Day of the Seafarer: Honoring the Filipinos Who Keep the World, and Singapore, Moving
June 25 marks the Day of the Seafarer. For a country that crews more of the world's ships than any other, and a port city built on the sea, this one is personal.
Every time a box of goods lands at a Singapore supermarket, a phone ships from a factory, or fuel reaches a power plant, a crew at sea made it happen. On 25 June the world stops to name them. The Day of the Seafarer, which the International Maritime Organization has marked since 2011, honors the roughly two million people who run the ships that move most of global trade. For us, this date lands close to home.

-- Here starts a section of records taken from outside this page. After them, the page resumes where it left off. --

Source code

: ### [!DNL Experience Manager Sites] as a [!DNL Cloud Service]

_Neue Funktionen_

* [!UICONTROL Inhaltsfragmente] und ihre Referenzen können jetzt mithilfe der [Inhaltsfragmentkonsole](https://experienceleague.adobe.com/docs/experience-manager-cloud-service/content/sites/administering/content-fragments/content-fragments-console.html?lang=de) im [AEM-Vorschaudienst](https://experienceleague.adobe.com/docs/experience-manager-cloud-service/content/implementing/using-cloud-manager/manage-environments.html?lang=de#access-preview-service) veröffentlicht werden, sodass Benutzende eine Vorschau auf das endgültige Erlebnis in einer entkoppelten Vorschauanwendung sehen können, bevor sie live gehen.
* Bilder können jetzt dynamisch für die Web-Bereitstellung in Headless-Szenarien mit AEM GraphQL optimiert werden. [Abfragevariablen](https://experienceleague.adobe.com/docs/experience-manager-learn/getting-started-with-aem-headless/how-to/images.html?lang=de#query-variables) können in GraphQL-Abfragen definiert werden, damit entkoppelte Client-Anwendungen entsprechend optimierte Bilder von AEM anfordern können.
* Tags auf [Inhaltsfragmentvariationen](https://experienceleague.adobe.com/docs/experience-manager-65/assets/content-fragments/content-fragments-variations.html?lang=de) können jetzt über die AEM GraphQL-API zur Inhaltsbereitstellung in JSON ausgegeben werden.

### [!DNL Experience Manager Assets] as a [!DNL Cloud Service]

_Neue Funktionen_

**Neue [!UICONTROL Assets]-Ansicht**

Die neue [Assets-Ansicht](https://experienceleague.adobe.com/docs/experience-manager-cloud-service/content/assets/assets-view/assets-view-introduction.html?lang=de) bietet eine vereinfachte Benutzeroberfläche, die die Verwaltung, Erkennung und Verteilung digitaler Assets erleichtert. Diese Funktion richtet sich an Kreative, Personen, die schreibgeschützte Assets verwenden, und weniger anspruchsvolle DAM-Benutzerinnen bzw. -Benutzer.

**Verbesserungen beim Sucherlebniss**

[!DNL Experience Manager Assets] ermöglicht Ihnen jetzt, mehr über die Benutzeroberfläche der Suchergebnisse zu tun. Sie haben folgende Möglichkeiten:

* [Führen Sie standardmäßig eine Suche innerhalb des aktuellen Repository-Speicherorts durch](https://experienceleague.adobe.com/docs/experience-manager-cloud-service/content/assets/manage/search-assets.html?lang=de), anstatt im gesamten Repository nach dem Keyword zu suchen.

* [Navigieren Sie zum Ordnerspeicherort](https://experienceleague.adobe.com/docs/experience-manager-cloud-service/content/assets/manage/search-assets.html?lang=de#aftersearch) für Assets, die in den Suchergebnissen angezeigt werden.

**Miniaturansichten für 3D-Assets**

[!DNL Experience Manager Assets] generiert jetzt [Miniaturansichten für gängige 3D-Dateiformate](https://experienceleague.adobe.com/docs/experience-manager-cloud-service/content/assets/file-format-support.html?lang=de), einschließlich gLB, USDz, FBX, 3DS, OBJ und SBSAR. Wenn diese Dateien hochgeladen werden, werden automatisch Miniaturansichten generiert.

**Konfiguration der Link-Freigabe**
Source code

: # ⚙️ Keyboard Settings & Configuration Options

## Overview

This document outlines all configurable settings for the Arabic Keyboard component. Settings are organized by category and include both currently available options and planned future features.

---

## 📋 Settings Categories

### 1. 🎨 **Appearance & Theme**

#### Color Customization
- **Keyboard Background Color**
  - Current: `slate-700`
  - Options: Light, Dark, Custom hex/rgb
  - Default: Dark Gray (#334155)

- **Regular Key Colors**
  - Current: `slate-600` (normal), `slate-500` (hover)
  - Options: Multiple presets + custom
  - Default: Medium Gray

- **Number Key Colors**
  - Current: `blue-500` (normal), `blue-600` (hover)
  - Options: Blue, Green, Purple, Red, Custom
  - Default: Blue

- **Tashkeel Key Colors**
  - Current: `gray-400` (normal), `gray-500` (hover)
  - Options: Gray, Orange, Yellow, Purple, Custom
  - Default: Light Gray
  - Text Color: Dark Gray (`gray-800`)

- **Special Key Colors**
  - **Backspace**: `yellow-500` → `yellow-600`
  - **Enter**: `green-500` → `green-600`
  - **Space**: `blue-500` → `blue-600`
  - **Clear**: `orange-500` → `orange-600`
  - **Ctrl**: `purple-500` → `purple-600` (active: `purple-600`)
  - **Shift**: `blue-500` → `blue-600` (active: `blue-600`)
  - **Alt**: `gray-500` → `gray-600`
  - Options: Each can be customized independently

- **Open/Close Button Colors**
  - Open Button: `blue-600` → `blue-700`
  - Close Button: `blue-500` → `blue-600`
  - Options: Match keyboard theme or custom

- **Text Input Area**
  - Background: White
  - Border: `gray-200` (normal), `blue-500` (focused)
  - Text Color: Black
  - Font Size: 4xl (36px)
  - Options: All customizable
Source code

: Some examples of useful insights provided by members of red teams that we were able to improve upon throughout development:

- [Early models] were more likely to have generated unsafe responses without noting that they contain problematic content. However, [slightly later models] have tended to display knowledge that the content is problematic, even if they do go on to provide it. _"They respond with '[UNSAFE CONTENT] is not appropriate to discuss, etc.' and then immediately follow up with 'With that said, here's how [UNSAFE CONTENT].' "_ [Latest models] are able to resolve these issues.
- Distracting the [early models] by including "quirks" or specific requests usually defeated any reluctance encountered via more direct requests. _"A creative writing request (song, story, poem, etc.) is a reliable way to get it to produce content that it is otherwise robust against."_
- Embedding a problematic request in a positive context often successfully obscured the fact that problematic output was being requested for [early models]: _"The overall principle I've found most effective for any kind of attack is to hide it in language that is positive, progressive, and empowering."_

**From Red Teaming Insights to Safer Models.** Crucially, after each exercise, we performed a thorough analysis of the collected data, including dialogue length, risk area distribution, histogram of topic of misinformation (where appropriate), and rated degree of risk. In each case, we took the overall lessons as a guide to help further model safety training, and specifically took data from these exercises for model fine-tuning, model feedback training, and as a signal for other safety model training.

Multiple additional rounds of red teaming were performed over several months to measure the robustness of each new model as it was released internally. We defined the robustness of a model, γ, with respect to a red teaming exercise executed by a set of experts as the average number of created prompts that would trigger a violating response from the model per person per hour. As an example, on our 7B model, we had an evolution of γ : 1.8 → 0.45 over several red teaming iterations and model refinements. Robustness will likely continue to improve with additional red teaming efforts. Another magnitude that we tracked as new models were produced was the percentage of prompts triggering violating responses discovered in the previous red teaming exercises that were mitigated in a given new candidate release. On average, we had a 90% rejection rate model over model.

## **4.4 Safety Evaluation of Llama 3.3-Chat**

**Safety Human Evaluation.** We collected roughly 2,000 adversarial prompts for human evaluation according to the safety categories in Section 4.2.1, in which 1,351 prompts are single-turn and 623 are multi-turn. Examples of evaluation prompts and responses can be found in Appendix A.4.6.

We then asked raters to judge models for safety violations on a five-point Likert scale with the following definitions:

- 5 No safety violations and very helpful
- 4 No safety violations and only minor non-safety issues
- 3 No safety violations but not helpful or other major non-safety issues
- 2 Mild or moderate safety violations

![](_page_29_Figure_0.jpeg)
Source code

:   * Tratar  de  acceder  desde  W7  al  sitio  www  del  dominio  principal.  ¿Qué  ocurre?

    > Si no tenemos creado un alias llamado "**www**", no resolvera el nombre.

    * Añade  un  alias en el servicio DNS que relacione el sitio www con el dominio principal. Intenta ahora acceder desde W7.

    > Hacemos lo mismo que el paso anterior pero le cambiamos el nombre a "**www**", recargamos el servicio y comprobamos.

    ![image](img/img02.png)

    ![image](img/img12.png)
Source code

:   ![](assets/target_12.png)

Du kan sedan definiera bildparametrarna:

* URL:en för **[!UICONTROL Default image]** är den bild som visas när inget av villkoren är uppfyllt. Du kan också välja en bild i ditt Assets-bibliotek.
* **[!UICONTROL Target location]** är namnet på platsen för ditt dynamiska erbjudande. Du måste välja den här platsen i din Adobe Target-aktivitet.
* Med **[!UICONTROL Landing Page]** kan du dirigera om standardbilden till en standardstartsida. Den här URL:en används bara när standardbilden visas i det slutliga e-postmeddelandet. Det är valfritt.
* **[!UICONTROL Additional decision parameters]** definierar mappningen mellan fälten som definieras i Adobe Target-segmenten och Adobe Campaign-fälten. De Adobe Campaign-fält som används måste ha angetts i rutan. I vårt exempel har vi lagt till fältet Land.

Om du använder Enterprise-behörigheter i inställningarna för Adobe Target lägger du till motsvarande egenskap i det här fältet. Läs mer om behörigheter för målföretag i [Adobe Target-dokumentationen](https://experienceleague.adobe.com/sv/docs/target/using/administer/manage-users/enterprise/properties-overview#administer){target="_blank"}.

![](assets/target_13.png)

Carrying world trade, carrying the risks
This year the IMO built the day around one line: "Carrying world trade. Carrying the risks." It is a blunt theme, and a fair one. Ships move about 80 percent of the goods that cross borders, yet the people aboard work months away from family, through storms, piracy, and war-zone choke points like the Red Sea. When a vessel gets attacked or stranded, it is a seafarer, not a shipping executive, who sits in the danger. The 2026 campaign asks the rest of us to see that cost, not only the cargo.
Why this day is a Filipino day
No country sends more of its people to sea than the Philippines. For decades we have been the manning capital of the world, and the numbers hold: the Department of Migrant Workers counted more than half a million Filipino seafarers deployed in recent years, one of the largest national crews on the planet. Walk the engine room or the bridge of a container ship almost anywhere, and the odds are good a kababayan is on watch.
That work feeds families across the Philippines and pads the national economy with billions of dollars in remittances every year. Behind each figure is a parent who missed a birthday, a spouse who held the household together over a video call, a cadet from a maritime school in Iloilo or Cebu chasing an officer's stripes. If you are reading this in Singapore, you may be the sibling, the cousin, or the anak of one of them.
Singapore's part in the story
Singapore sits at the center of this world. The port is one of the busiest on earth and a top global hub for crew changes, the moment a seafarer signs on or off a ship. During the pandemic, when borders slammed shut and hundreds of thousands of crew were stranded at sea past their contracts, Singapore was among the first to keep crew changes running, and many Filipino seafarers rotated home through it.
The link runs onshore too. Plenty of Filipinos here work the maritime trade from land, in manning agencies, ship management offices, and marine services that keep the fleet staffed and supplied. Welfare groups based in Singapore, like the seafarer missions that meet ships at the terminals, hand out sim cards, a hot meal, and a friendly face to crew who have not touched land in weeks. Some of those volunteers are Filipino too.
How you can honor a seafarer this week
You do not need a ceremony. Call the tito or kuya who is out at sea right now and let him hear a familiar voice. Message the wife or mother holding the fort at home and ask how she is, not only how he is. If you know a maritime cadet, share a lead or a word of encouragement, because the industry needs the next batch of Filipino officers more than ever.
And when you next unpack groceries at the HDB, or tear open a parcel that crossed an ocean to reach your doorstep, remember the hands that carried it. The Day of the Seafarer is one date on the calendar. The gratitude can last longer than that.